Below is a listing to transcribe in full and exactly; keep the pictures out.

START EXCERPTED RECORDS

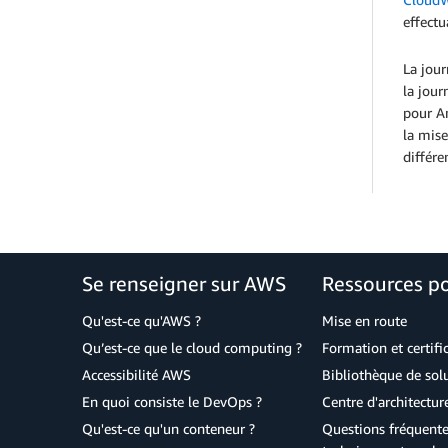
effectu
La jour
la jour
pour A
la mise
différe
Se renseigner sur AWS
Ressources p
Qu'est-ce qu'AWS ?
Mise en route
Qu’est-ce que le cloud computing ?
Formation et certifi
Accessibilité AWS
Bibliothèque de so
En quoi consiste le DevOps ?
Centre d'architectur
Qu'est-ce qu'un conteneur ?
Questions fréquente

END EXCERPTED RECORDS

RESPONSE TO THIS EXERCISE.
effectu
La jour
la jour
pour A
la mise
différe
Se renseigner sur AWS
Ressources p
Qu'est-ce qu'AWS ?
Mise en route
Qu’est-ce que le cloud computing ?
Formation et certifi
Accessibilité AWS
Bibliothèque de so
En quoi consiste le DevOps ?
Centre d'architectur
Qu'est-ce qu'un conteneur ?
Questions fréquente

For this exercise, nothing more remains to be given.